As famílias brasileiras perderam R$ 62,5 bilhões para as plataformas de apostas esportivas, as chamadas bets, ao longo de 2025. No mesmo período, essas empresas movimentaram R$ 350,97 bilhões em transferências via Pix.
Os dados fazem parte da 3ª edição do Boletim Fiscal dos Estados Brasileiros, produzido pelo Comsefaz (Comitê Nacional de Secretários de Fazenda) em parceria com o Cicef (Centro Internacional Celso Furtado de Políticas para o Desenvolvimento). O levantamento usou informações do Banco Central, das Estatísticas de Pagamentos por Atividade Econômica (Epae) e cálculos próprios.
O valor de R$ 62,5 bilhões representa o montante líquido das apostas, ou seja, a diferença entre o total que os usuários depositaram e o que as empresas devolveram em prêmios. Segundo o boletim, esse valor equivale a cerca de 0,68% da Renda Nacional Disponível Bruta das Famílias.
O estudo indica que, até meados de 2024, os pagamentos feitos por pessoas físicas para empresas do setor de artes, cultura, esporte e recreação e os valores devolvidos por essas empresas estavam em níveis parecidos. A partir de 2025, os pagamentos cresceram de forma acentuada, enquanto os retornos subiram em ritmo bem menor.
O documento afirma que o setor passou a absorver uma quantidade expressiva de recursos das famílias sem devolução proporcional, algo comum em mercados de apostas, onde apenas parte do dinheiro apostado volta aos jogadores como prêmio.

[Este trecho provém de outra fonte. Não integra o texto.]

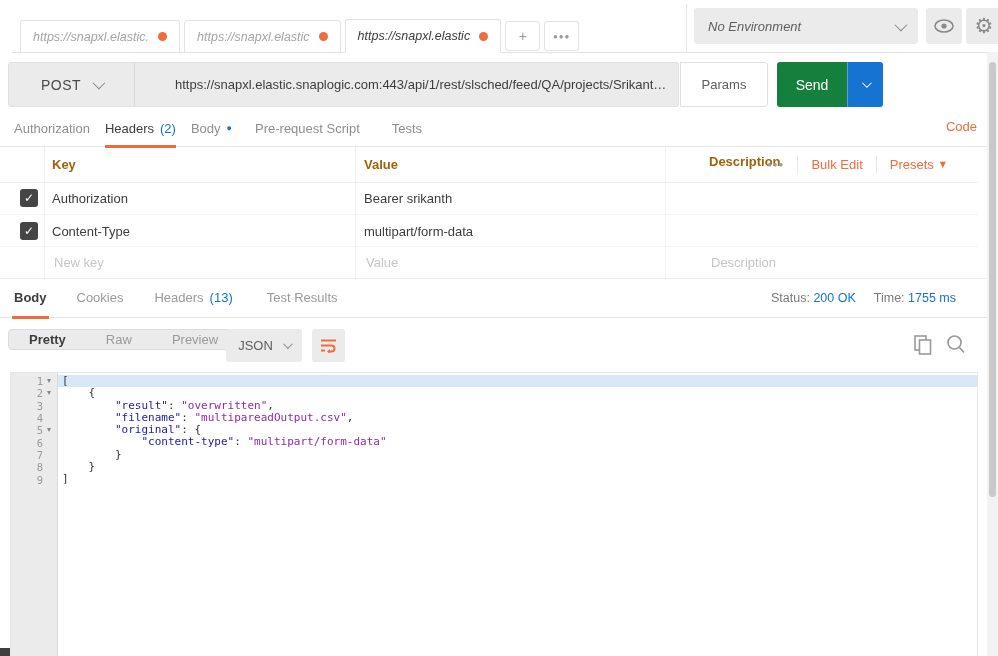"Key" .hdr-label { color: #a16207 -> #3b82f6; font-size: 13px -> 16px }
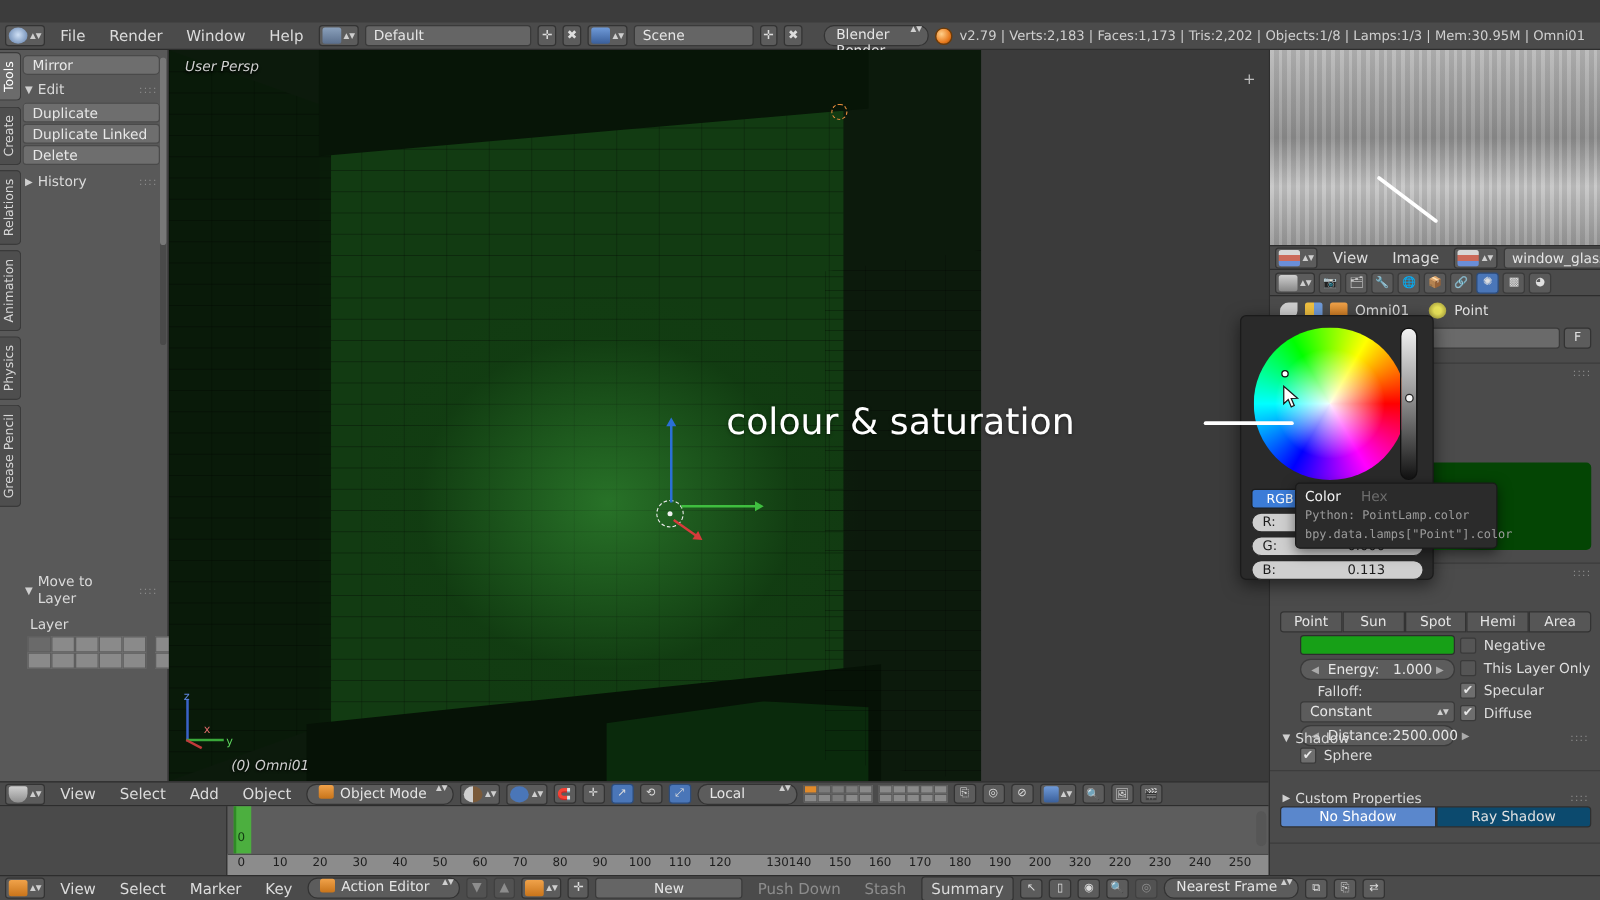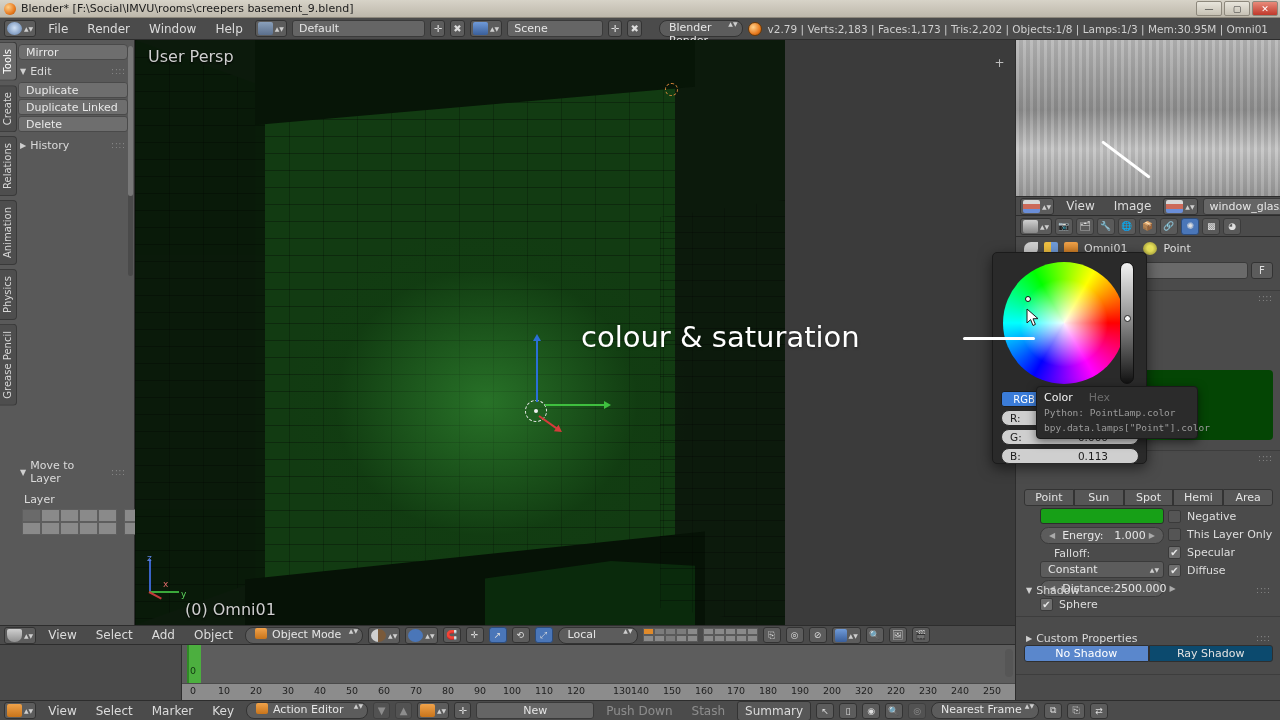"Blender* [F:\Social\IMVU\rooms\creepers" div.titlebar { html: <div> <span></span> <span>Blender* [F:\Social\IMVU\rooms\creepers basement_9.blend]</span> <div> <div>—</div> <div>▢</div> <div>✕</div> </div> </div> -> none }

Os números do boletim são maiores que os registrados pelo Ministério da Fazenda para as casas de apostas autorizadas no país em 2025. A pasta informou que a receita das bets legais foi de R$ 36,9 bilhões. A diferença entre os dois levantamentos é de R$ 25,6 bilhões, cerca de 41% do total estimado pelo boletim.
Um estudo da consultoria LCA, encomendado pelo IBJR (Instituto Brasileiro de Jogo Responsável), estima que as bets clandestinas representam entre 41% e 51% do mercado total. Os pesquisadores alertam que os levantamentos não são diretamente comparáveis.
O boletim também analisou o efeito da regulamentação das bets sobre as transações via Pix entre outubro de 2024 e março de 2026. Os pesquisadores fizeram uma simulação estatística para estimar o volume esperado de transferências caso a regulamentação não tivesse ocorrido e compararam com os valores reais. Eles ressaltam que o resultado não comprova relação de causa e efeito.
O volume mensal adicional atribuído às bets foi estimado em R$ 24,1 bilhões. No acumulado de 2025, o total chega a R$ 350,97 bilhões.
O estudo aponta ainda que a proibição de apostas para beneficiários do Bolsa Família, em outubro de 2025, reduziu o ritmo de crescimento das transações. Segundo os autores, o efeito mensurável da medida sugere que as famílias de menor renda têm participação relevante no mercado de apostas online. O documento conclui que esse resultado, somado aos altos níveis de endividamento, reforça o quadro de vulnerabilidade financeira das famílias brasileiras no atual ciclo econômico.